### Consignes
(A) D'après l'extrait sur la Macédoine et la Grèce, de quel peuple les Lacédémoniens étaient-ils ordinairement les alliés ?
(B) Rédigez la suite de l'extrait sur la Macédoine et la Grèce, en reprenant après sa dernière phrase.

### Extrait fourni
----------------
La Macédoine était presque entourée de montagnes inaccessibles ; les peuples en étaient très propres à la guerre, courageux, obéissants, industrieux, infatigables, et il fallait bien qu’ils tinssent ces qualités-là du climat, puisque encore aujourd’hui les hommes de ces contrées sont les meilleurs soldats de l’empire des Turcs.

La Grèce se maintenait par une espèce de balance : les Lacédémoniens étaient, pour l’ordinaire, alliés des Étoliens, et les Macédoniens l’étaient des Achaïens ; mais, par l’arrivée des Romains, tout équilibre fut rompu.

Comme les rois de Macédoine ne pouvaient pas entretenir un grand nombre de troupes[1], le moindre échec était de conséquence ; d’ailleurs, ils pouvaient difficilement s’agrandir, parce que, leurs desseins n’étant pas inconnus, on avait toujours les yeux ouverts sur leurs démarches, et les succès qu’ils avaient dans les guerres entreprises pour leurs alliés étaient un mal que ces mêmes alliés cherchaient d’abord à réparer.
----------------
### Données présentées
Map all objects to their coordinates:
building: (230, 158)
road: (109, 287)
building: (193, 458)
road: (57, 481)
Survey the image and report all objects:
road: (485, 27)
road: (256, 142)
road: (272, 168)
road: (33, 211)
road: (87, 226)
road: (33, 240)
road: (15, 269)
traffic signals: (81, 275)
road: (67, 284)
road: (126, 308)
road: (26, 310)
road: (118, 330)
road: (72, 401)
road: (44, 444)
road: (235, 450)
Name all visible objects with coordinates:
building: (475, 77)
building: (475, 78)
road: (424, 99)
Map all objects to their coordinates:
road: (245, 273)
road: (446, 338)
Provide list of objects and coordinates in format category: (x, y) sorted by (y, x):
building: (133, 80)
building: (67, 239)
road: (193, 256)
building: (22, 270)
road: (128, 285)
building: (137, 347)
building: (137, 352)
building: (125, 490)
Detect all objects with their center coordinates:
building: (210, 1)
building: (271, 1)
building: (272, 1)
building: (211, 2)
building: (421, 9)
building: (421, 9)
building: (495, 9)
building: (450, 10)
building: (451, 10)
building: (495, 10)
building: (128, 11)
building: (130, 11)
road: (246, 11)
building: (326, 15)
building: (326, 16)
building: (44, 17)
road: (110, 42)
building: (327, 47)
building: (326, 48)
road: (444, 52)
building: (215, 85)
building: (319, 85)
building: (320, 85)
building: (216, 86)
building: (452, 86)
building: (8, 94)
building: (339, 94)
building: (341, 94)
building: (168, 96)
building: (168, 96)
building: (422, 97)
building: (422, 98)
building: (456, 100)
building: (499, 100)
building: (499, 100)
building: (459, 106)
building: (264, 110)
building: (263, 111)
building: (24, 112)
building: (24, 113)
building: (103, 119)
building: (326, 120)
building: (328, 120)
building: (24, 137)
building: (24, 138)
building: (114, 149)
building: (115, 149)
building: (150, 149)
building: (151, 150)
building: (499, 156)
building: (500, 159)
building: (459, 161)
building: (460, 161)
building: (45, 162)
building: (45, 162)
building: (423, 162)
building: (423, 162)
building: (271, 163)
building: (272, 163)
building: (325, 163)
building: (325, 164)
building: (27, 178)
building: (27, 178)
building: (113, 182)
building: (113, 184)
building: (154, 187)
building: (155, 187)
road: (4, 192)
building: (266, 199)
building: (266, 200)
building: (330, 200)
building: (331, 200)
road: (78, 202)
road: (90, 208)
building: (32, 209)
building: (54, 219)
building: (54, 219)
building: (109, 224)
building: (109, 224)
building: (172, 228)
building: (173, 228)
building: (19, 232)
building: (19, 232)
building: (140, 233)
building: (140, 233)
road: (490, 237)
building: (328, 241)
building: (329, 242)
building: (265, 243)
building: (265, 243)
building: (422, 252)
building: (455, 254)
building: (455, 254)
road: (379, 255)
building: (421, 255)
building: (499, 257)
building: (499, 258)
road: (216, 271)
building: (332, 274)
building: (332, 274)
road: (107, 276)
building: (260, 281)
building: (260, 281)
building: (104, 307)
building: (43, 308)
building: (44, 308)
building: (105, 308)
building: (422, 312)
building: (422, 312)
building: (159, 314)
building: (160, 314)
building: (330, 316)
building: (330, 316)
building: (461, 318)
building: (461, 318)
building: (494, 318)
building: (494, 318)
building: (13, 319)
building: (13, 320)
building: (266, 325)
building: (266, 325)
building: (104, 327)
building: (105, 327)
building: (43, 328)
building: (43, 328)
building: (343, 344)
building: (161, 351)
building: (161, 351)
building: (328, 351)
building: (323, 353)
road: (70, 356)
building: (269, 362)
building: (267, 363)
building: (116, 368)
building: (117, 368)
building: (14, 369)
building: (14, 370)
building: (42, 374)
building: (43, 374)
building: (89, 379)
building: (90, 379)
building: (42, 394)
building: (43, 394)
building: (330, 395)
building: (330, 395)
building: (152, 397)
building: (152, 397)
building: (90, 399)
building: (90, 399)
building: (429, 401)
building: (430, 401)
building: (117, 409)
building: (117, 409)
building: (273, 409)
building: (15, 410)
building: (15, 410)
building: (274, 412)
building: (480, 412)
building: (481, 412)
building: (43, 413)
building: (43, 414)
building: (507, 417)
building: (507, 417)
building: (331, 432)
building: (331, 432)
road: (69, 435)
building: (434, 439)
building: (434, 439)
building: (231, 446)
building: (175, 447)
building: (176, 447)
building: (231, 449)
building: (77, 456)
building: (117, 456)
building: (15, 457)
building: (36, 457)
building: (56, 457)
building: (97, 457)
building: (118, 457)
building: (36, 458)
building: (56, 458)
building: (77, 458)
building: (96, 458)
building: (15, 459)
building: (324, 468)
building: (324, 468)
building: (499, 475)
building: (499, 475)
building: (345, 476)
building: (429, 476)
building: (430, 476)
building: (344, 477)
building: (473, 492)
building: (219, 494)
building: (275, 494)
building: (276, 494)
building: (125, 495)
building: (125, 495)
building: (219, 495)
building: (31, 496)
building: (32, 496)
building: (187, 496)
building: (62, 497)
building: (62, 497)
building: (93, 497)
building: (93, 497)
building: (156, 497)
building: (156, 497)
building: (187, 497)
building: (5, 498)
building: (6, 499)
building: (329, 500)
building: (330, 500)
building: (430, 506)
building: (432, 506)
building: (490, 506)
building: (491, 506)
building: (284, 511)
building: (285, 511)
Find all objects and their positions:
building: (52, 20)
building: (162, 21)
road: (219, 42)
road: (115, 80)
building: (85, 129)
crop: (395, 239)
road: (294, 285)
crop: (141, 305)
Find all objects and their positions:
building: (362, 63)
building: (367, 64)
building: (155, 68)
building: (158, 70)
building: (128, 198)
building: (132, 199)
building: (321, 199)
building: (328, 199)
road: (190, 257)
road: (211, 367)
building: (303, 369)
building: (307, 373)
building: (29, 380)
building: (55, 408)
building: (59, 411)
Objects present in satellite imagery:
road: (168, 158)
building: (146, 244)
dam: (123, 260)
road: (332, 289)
----------------
### Réponses
(A) Des Étoliens.

(B)
Mais les rois de Macédoine étaient ordinairement des princes habiles. Leur monarchie n’était pas du nombre de celles qui vont par une espèce d’allure donnée dans le commencement : continuellement instruits par les périls et par les affaires, embarrassés dans tous les démêlés des Grecs, il leur fallait gagner les principaux des villes, éblouir les peuples, et diviser ou réunir les intérêts ; enfin, ils étaient obligés de payer de leur personne à chaque instant[2].

  1. Voyez Plutarque, Vie de Flaminius. (M.)
  2. Ces rois de Macédoine étoient ce qu’est un roi de Prusse et un roi de Sardaigne de nos jours. (Frédéric II.)